Post schickt E-Brief auf die Reise

Post schickt E-Brief auf die Reise

Die Post schupft nun den E-Brief ins E-Postfach.

Die Österreichische Post AG hat bietet mit dem E-Brief ein neues Service an. Zu diesem Zwecke hat sich die Post an einem Start-up beteiligt.

Flexibel wie ein E-Mail, sicher wie ein Brief und kostenlos ", so lautet das Versprechen, das die Österreichische Post AG anlässlich der Einführung vom E-Brief abgibt. Das jüngste Service wird ab heute eingeführt. Das Versprechen "kostenlos" bezieht sich freilich auf den Empfang und das Einrichten eines elektronischen Postfachs, das notwendig ist, um E-Briefe zu empfangen. Der Absender muss für den Postversand weiterhin bezahlen.

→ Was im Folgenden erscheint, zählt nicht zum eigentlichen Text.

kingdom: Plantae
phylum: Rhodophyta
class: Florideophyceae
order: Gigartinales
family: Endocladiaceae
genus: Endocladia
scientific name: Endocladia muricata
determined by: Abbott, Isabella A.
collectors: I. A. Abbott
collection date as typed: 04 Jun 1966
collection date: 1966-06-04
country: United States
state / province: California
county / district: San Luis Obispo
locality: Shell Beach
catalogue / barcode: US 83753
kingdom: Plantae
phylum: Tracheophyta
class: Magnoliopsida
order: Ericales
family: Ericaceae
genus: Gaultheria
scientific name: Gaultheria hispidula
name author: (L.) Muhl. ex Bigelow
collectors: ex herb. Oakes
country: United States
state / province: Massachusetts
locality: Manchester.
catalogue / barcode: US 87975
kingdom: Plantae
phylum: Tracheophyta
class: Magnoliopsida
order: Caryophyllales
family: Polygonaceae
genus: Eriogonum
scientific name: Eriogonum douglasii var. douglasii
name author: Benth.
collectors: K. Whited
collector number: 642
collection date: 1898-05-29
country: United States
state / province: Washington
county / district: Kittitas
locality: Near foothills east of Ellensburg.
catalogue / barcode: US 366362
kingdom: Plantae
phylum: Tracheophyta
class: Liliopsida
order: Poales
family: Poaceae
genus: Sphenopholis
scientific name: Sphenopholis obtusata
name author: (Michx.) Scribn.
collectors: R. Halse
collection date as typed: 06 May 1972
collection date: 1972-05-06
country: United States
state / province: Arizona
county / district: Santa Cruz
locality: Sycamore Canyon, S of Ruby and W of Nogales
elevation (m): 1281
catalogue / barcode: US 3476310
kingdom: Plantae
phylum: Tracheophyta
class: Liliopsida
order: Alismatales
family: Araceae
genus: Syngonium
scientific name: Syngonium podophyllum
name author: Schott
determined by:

Rechnungen, Verträge und andere wichtige Dokumente sollen so schnell, bequem und zuverlässig in digitaler Form zugestellt werden. er Empfänger wird über den Eingang neuer Sendungen bis hin zur Dokumentenfreigabe durch die Handy-Signatur benachrichtigt. Und ein besonderes Zuckerl: Der Kunde kann von überall auf die digitalen Schriftstücke zugreifen.

Die Post verspricht mit dem E-Mail-Service einen gegenüber dem herkömmlichen E-Mail höheren Sicherheitsstandard. Sensible Dokumente oder Empfängerdaten hinterlegt der E-Brief laut Post AG in einem sicherheitstechnisch geprüften E-Briefkasten. Das Auslesen von Daten würde demanch unterbunden und das Briefgeheimnis gewahrt bleiben.

An der Abwicklung beteiligt ist das erst im Jahr 222 gegründete Start-up sendhybrid. Das Unternehmen ist für die Abwicklung des E-Briefs samt Dokumentenmanagement zuständig. Die Post AG ist im September 2016 mit einem Geschäftsanteil von 26 Prozent an sendhybrid beteiligt. Geschäftsführer und Gründer Oliver Bernecker hält 57 Prozent der Geschäftsanteile, Co-Geschäftsführer und Mitgründer Peter Danner ist mit mit 17 Prozent an der GmbH beteiligt.

Neben Wien und Graz hat das Unternehmen Tochterunternehmen in Serbiens Hauptstadt Belgrad sowie in den USA in der Steueroase in Delaware.

Sieben prominente Starter

„Wir starten mit großen Versendern aus verschiedenen Branchen, wie Erste Bank und Sparkassen, Helvetia Versicherung, der BAWAG P.S.K. AG und Easybank, dem Mobilfunkanbieter Drei, der Erzdiözese Wien oder KSV 1870“, sagt Walter Hitziger, Vorstand Brief, Werbepost & Filialen der Österreichischen Post. Es sollen freilich laufend neue Unternehmen hinzukommen.

Durch die Kombination von Portal und E-Mail ist eine hohe Sicherheit und eine nachweisliche Zustellung für Versender und Empfänger gewährleistet.

Keine Angst vor Kannibalisierung

Dass die Post damit ihr eigenes Kerngeschäft, die Briefzustellung, kannibalisiert glaubt Post-Vorstand Hitziger nicht. „Die Digitalisierung kommt nicht, sie ist schon da. 60 Prozent der Telefonrechnungen sehen kein Briefkuvert mehr. Sich dem entgegenzustellen wird diese Entwicklung nicht aufhalten. Daher bieten wir den E-Brief als Dienstleistung an und überlassen die Wahl zwischen physischer und digitaler Zustellung den Kunden“, erklärt Postfuchs Hitziger die Beweggründe hinter dem neuen Produkt.